CVS shocked the public and markets when it announced yesterday that it will stop selling tobacco before the end of the year. As a result, the pharmacy chain will lose two billion dollars in annual revenue. While this seems like a stupid move, it is actually clever and calculated.
First and foremost, this was not a moral decision, but a business one. The time for social consciousness was 50 years ago when evidence about the health damage of cigarettes was accepted as unequivocal.
Second, CVS has an annual revenue of $125 billion, so the revenue hit is less than two percent. The goodwill and PR generated by CVS’s announcement will likely increase the chain’s non-tobacco sales to compensate. That’s why it’s clear that Walgreen’s and other competitors must follow through and end tobacco sales as well.

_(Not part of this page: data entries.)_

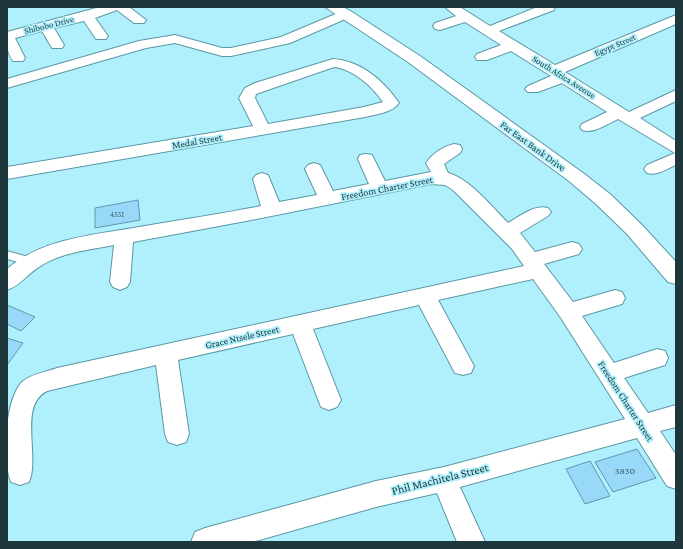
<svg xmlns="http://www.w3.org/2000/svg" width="683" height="549" viewBox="0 0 683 549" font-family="'Crimson Pro',serif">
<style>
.building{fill:#98d8f8;stroke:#6396af}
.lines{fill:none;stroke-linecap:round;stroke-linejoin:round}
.lane-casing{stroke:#5a98a4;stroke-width:2}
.street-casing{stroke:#5a98a4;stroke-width:2}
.secondary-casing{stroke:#5a98a4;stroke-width:2}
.lane{fill:#fff;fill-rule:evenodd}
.street{fill:#fff;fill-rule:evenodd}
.secondary{fill:#fff;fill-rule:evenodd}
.labels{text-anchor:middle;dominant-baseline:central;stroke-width:3.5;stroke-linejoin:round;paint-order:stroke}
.number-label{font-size:8px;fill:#3c5f6b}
.far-street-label{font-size:9px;fill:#1d373c;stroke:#b0f0fc}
.street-label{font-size:10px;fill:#1d373c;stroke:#b0f0fc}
.near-number-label{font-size:10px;fill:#3c5f6b}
.near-street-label{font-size:12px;fill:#1d373c;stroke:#b0f0fc}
</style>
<rect width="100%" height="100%" fill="#b0f0fc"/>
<path class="building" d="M138 200 140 220 95 228V208Z
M7 305 35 317 21 331 7 324Z
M7 338 23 343 7 365Z
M637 449 656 478 613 492 595 462Z
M590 461 610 496 585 504 566 469Z"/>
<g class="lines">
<g class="lane-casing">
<path id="lane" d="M7 251 32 258 34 261 29 265 7 259Z"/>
</g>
<g class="street-casing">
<path id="street" d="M100 7H129L146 20 144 23H134L117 10 95 18 108 36 106 39H96L84 21 54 28 64 45 62 48H52L42 31 15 38 25 58 23 61H13C6 51 7 43 7 32Z
M445 7H460L490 26 537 7H555L554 10 499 31 555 65 676 15V24L565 72 629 112 676 90V101L640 118 676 141V165C666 169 658 176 647 173L644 169 647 165 675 153 618 119C607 124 594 134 582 130L580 127 582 124 607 112 562 83 538 92H528L525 89 528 86 551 76 511 51 487 60H477L475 57 477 54 501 45 465 22 440 30 435 29 433 26 435 23 456 16Z
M338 13 343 14 345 17 343 20 290 43 231 56H222L175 43 146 48 7 88V79L139 41 175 35 222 48H231L281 37Z
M333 59C361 61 383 80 399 103 392 113 376 114 365 117L7 179V167L253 126 239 98 245 88 255 83ZM334 67C353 69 373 87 383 102L364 107 268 124 255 98 256 94Z
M454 144 460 145 462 149 460 153 444 164 448 173C469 178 493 208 508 223 520 216 535 204 548 208L551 212 548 216 520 233 535 252 572 242 579 244 582 249 579 254 544 264 573 302 615 290 622 292 625 298 622 304 582 316 614 363 657 349 665 351 668 358 665 365 624 378 648 413 676 405V427L660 431 676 455V489L667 486 637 438 460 487 485 542H457L437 493 376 507 252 542H191L195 532 205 528 376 481 444 467 625 419 561 318 533 279 438 300 474 366 471 373 463 375 455 373 419 305 313 329 341 400 337 407 329 410 321 407 293 334 178 360 189 434 186 442 177 445 168 442 165 434 156 365 47 391C18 405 40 457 29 482L20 485 11 482C2 460 5 400 22 382 31 374 46 372 57 368L524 266 512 249 453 190 445 185 431 184 246 221 133 242 130 282 127 287 120 290 113 287 110 282 114 245C89 250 64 252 42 265 29 272 20 286 7 290V269C43 238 94 235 139 227 180 220 221 214 261 206L253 179 256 175 262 173 268 175 279 202 317 195 305 169 308 165 314 163 320 165 333 191 369 184 358 159 360 155 366 154 372 155 385 181 431 172 426 163C433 153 442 147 454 144Z"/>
</g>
<g class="secondary-casing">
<path id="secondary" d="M325 7H343L352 12 420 56 583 173 610 194 641 224 676 262V284L668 282 627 234 596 204 569 181 408 62Z"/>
</g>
<use href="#lane" class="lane"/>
<use href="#street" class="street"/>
<use href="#secondary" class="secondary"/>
</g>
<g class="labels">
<g class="number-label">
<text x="117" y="214">4551</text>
</g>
<g class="far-street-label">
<text transform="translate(49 25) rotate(-14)">Shibobo Drive</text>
<text transform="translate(615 45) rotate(-23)">Egypt Street</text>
<text transform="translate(564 77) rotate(32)">South Africa Avenue</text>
</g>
<g class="street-label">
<text transform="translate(197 141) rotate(-10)">Medal Street</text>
<text transform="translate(533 146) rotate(36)">Far East Bank Drive</text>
<text transform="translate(387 188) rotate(-11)">Freedom Charter Street</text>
<text transform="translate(242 337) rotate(-13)">Grace Ntsele Street</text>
<text transform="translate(626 401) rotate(57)">Freedom Charter Street</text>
</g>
<g class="near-number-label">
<text x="625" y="470">3830</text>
</g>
<g class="near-street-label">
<text transform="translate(440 479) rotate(-14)">Phil Machitela Street</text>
</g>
</g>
<rect width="683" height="549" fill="none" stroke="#1d373c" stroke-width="16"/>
</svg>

Strategically, there is a pot of gold in providing health services. CVS-Caremark, the corporate parent of the CVS pharmacy chain, is trying to get in on this business with in-store mini clinics. To be effective in messaging this, it has to remove harmful products from its mix.
Which brings us to candy – both in its solid form and as liquid (sweetened beverages). There is no place for junk foods and beverages in a pharmacy. We don’t have numbers for the revenue that these products generate, but based on entire aisles dedicated to them, it’s probably north of 10 billion annually.
Giving up these sales will be much harder, but it’s the right thing to do. How can you open a diabetes care center adjacent to aisle 7, where a six-pack of Coke is on sale for $1.99?